OPEN is a venue and conferencing, live music & events space in Norwich, England. It is situated in the city centre, at the top of the Norwich Lanes. It is a Grade II listed building which was previously the regional headquarters for Barclays Bank. The original building was refurbished and reopened in 2010 as the home for its namesake, OPEN Youth Trust.

History 
The original building was sold to Barlett Gurney in 1779 for the purpose of establishing the Gurney's Bank. Gurney also installed bullion safes in the former wine cellars. In 1896, 20 banks including the Gurney's Bank were amalgamated under the name of Barclay & Co Ltd. Barclays soon outgrew their premises and in 1926 a new building was designed with a huge banking hall, offices and strong rooms.

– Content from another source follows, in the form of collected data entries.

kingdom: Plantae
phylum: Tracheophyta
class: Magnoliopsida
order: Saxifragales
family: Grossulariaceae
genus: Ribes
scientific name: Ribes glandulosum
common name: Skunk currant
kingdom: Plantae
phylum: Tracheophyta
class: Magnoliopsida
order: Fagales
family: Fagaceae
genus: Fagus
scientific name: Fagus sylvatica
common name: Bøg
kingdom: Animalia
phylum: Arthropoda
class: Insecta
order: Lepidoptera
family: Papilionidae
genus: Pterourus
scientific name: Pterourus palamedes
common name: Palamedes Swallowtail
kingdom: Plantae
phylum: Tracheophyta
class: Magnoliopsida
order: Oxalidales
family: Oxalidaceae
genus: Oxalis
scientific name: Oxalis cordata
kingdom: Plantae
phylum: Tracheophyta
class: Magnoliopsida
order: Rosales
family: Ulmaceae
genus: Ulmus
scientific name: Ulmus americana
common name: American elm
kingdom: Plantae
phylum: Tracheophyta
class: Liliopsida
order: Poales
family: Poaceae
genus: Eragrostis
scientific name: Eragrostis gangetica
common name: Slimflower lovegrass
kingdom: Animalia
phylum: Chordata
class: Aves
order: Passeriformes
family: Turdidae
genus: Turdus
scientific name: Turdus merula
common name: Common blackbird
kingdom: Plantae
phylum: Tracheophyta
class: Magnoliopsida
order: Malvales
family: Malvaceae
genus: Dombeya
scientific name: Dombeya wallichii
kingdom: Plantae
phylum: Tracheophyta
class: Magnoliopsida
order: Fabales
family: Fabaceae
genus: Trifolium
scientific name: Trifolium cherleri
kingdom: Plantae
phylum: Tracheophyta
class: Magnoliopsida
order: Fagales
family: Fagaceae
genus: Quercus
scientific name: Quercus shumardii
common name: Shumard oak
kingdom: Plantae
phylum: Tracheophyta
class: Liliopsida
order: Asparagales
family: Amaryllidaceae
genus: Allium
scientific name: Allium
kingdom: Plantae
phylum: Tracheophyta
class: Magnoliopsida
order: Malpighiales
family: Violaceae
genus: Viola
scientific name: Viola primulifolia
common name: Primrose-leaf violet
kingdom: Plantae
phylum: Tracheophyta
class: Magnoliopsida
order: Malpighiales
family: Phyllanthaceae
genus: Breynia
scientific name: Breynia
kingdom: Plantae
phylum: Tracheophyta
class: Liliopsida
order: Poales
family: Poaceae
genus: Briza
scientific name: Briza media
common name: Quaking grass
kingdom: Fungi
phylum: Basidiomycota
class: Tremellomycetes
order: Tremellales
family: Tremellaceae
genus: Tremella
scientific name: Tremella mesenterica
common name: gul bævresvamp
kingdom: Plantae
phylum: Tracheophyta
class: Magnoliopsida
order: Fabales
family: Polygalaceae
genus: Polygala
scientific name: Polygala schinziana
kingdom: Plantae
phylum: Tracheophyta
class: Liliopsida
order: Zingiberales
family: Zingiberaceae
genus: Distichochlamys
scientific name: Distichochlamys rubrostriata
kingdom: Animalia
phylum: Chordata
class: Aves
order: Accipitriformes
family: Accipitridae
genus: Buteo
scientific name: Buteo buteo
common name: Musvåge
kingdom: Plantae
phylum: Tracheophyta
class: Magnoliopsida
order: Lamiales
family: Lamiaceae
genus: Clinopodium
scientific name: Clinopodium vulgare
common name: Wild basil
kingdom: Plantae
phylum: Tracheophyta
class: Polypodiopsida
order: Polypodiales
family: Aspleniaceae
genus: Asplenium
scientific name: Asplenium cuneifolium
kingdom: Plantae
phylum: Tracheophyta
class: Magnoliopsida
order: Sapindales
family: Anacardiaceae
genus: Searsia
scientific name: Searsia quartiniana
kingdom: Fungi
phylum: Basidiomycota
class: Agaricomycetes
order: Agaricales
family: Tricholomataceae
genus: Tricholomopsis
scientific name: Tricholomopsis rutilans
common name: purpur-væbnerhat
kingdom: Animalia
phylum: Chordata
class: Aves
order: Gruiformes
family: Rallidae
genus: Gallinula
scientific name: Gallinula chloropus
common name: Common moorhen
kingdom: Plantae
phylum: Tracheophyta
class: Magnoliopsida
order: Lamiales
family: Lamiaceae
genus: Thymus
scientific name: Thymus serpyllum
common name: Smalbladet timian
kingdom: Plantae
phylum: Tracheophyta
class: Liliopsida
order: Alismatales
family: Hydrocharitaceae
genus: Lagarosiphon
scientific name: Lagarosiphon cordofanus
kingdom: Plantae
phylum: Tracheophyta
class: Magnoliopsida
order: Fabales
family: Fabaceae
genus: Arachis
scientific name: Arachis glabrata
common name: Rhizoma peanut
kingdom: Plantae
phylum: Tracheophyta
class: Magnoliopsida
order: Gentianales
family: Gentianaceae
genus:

As a bank it was reputed to have had the longest banking counter in the UK, and became the regional headquarters of Barclays until it was sold to the Lind Trust in 2003.

OPEN Youth Trust 
After purchasing the building, the Lind Trust established a Youth Forum whose primary aim was to assess the needs of young people in Norfolk. In 2005 the OPEN Youth Trust (OPEN) received charitable status.  The charity currently relies on funding from grants and donations from Trusts, business and individuals.

The building has a capacity of 1,450 standing people in its live events area. In 2017, plans were submitted to increase this number to 1,800.

In April 2020, the OPEN Youth Trust went into liquidation.